Grâce à la production du coton, le raffinage de l’huile de coton devint une activité économique importante. Trois huileries furent installées entre 1936 et 1938 : HUILCO (Elisabethville), Huilerie de Tinda et Huilerie de Katanda (Kasaï-Oriental). L’industrie de raffinage de l’huile de coton a pris un essor considérable à partir de 1945 grâce à la demande sans cesse en hausse en huile et tourteaux après la 2è Guerre mondiale, explique Tshomba Elongo. Le nombre des huileries est passé ainsi de 3 à 10, traitant la totalité des graines disponibles, soit environ 90 000 t par an. À côté de ces huileries, il y avait des savonneries qui s’approvisionnaient en huiles impropres à la consommation.
Dans la foulée, une centaine d’usines d’égrenage ont vu le jour pour la séparation de la fibre des graines. Les usines d’égrenage employaient environ 12 000 travailleurs et faisaient vivre plus de 15 000 travailleurs des sociétés de transport de coton et entreprises connexes. Les usines textiles, quant à elles, employaient 18 000 agents et faisaient vivre 10 000 autres personnes dans les industries connexes (distribution, confection, ventes et services). Sur le plan social, l’essor de la production du coton a permis de sédentariser les populations rurales en leur procurant à la fois un revenu décent et garanti ; ainsi que de construire des écoles, dispensaires, logements pour missionnaires… Considérée à l’époque comme une « culture miracle », le coton était cultivé partout, sauf dans le Kongo-Central, le Bandundu et Léopoldville.
À partir de 1960, la production cotonnière a commencé à décliner. Cela a eu une incidence sur le plan socio-économique. Par exemple, plus de 800 000 ménages agricoles (en moyenne 7 personnes) ont perdu leur principale culture de rente sans une culture de substitution. Le coton étant une culture de rotation, les terres sur lesquelles il était cultivé, ont été converties en surfaces de production de l’arachide, du maïs et du manioc.

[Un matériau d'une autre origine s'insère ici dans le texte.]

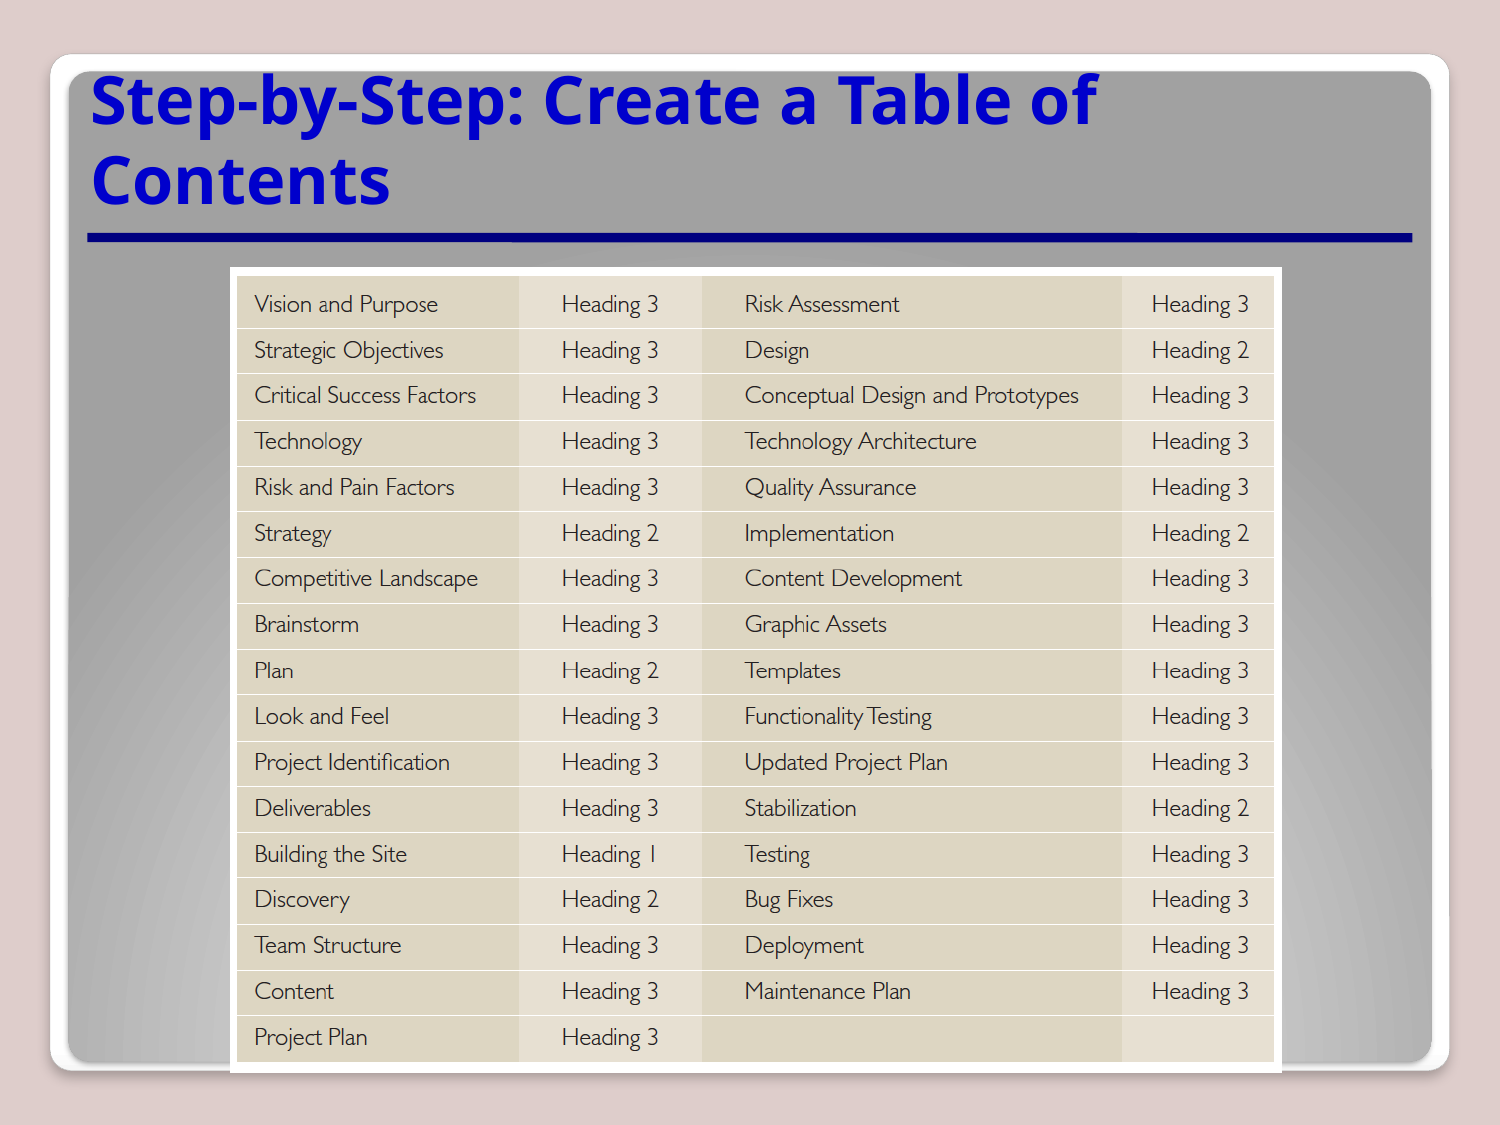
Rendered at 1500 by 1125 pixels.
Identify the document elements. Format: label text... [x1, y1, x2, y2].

picture [229, 266, 1282, 1073]
title Step-by-Step: Create a Table of Contents [74, 74, 1426, 226]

Par conséquent, il y a eu un manque à gagner énorme sur l’économie monétaire des paysans cultivateurs de coton. Quant aux exportations du coton-fibre, elles représentaient, en 1959, 14 % des exportations agricoles et 5,5 % des exportations totales du Congo-Belge, sans compter les exportations des sous-produits du coton (linter, huile et tourteaux), ce qui procurait des devises au pays. L’industrie textile produisait 25 % de la valeur ajoutée congolaise.